Of course, exercise is very good for you. It just isn’t necessarily the calorie burner in and of itself. For one thing it makes you fitter, which is somewhat independent of weight, and for another it may have further effects on your general metabolism (you might burn more at other times than when you are actually exercising) and of course it seems exercise puts one in a better frame of mind. (And while you are exercising it is unlikely that you will be eating muffins).

The thing is that exercise cannot make up for the lack of physical exertion in our everyday existence. We used to have to work for everything. We tended to have a manual job, and once that was done, we still had to expend effort to keep things going. Its not as though you couldn’t be fat in the old days but if you were, you were less likely to be soft.

Everwhere I go I see assists for everyday tasks. I hardly have to use energy to open a door anymore. Now I make a point of never using these things but though they might have been originally developed to make life easier for the disabled, the people I see using them the most are the children. They see the big buttons and its fun to see the door open in front of you, so they press it. Add to this all the automatic doors even without buttons, the elevators being used to go up one floor, escalators instead of stairs, moving walkways in airports, golfcarts both on the course and in airports now, power windows and brakes, and so forth. Remove these and many of us would drop a few pounds right there and we’d be stronger to boot.

And you just know there are a few stairclimbers in that gym.

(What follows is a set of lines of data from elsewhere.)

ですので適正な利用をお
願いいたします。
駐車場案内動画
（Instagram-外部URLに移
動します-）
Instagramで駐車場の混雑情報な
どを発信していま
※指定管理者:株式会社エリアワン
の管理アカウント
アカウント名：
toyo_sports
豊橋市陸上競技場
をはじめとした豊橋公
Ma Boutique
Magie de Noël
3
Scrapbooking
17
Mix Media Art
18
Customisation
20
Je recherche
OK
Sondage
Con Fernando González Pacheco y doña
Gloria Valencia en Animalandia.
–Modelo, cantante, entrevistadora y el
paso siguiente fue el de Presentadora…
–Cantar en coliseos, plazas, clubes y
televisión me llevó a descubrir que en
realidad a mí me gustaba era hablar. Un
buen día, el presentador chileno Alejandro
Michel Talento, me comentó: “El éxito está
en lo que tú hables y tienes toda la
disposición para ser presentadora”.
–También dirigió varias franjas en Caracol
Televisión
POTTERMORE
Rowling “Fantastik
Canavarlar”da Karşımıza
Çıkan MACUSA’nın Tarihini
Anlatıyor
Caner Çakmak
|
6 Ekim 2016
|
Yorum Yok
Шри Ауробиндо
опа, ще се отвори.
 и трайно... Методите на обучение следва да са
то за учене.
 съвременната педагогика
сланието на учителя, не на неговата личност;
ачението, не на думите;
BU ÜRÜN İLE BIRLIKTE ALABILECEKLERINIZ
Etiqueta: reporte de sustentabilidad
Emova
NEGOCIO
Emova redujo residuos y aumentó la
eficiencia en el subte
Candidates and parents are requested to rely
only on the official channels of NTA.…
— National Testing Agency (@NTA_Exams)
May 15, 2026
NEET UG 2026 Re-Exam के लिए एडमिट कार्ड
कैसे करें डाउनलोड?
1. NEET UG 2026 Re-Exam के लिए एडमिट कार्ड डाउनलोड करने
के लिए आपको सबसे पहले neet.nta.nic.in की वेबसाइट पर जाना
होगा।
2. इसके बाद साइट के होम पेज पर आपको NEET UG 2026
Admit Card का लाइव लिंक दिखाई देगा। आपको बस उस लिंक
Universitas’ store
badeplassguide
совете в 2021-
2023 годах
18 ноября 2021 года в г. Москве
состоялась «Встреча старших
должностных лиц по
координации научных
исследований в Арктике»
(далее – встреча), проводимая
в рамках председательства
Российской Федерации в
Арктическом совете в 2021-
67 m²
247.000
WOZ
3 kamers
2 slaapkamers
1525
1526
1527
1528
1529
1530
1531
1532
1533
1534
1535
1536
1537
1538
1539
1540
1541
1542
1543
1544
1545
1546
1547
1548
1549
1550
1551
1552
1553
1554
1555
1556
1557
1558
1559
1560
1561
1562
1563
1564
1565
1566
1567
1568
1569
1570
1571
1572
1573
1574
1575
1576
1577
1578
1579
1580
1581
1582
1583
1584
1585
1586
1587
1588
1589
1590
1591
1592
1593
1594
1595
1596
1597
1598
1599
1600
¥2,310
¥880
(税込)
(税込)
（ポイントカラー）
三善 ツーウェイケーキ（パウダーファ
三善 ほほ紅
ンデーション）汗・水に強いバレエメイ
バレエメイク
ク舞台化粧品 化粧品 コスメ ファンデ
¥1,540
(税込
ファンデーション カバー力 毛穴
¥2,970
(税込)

The other great contributor I see to promoting weight gain and loss of fitness is the greater geographical freedom we have now in work and school. When I went to school, you attended the one near where you lived. As a consequence almost everyone walked to school. Now as a result of people choosing schools, sometimes across the city, it is too far too walk, and the schools now are major sources of traffic congestion (and global warming I might add). This also contributes to a loss of community.

In my city, and many others, public transportation is so poorly supported that is makes more sense to drive and even that walk to a bus stop would make a difference.

Its a choice. Modern civilization has been geared towards ergonomics when inefficiency and friction would make for a healthier population. Success breeds new weaknesses. Maybe this is one of those tradeoffs we prefer; better to be coddled and get a little fat and soft in the process. Everything has a cost and all things considered we are living longer despite being weaker.

I do however feel insulted by what seems to be a conspiracy against my self sufficiency. The unfortunate Safeway clerk will lose their job if they forget to ask if I need help out with my bag of oranges. (I’ve stopped joking; its just sad now). I don’t like it that while elevators and escalators are prominent, stairs are hidden and out of the way. I like to use my body. It was made to do things not just to move effortlessly through space. I am particularly annoyed that this culture of cars has transformed public space into something unpleasant to walk through.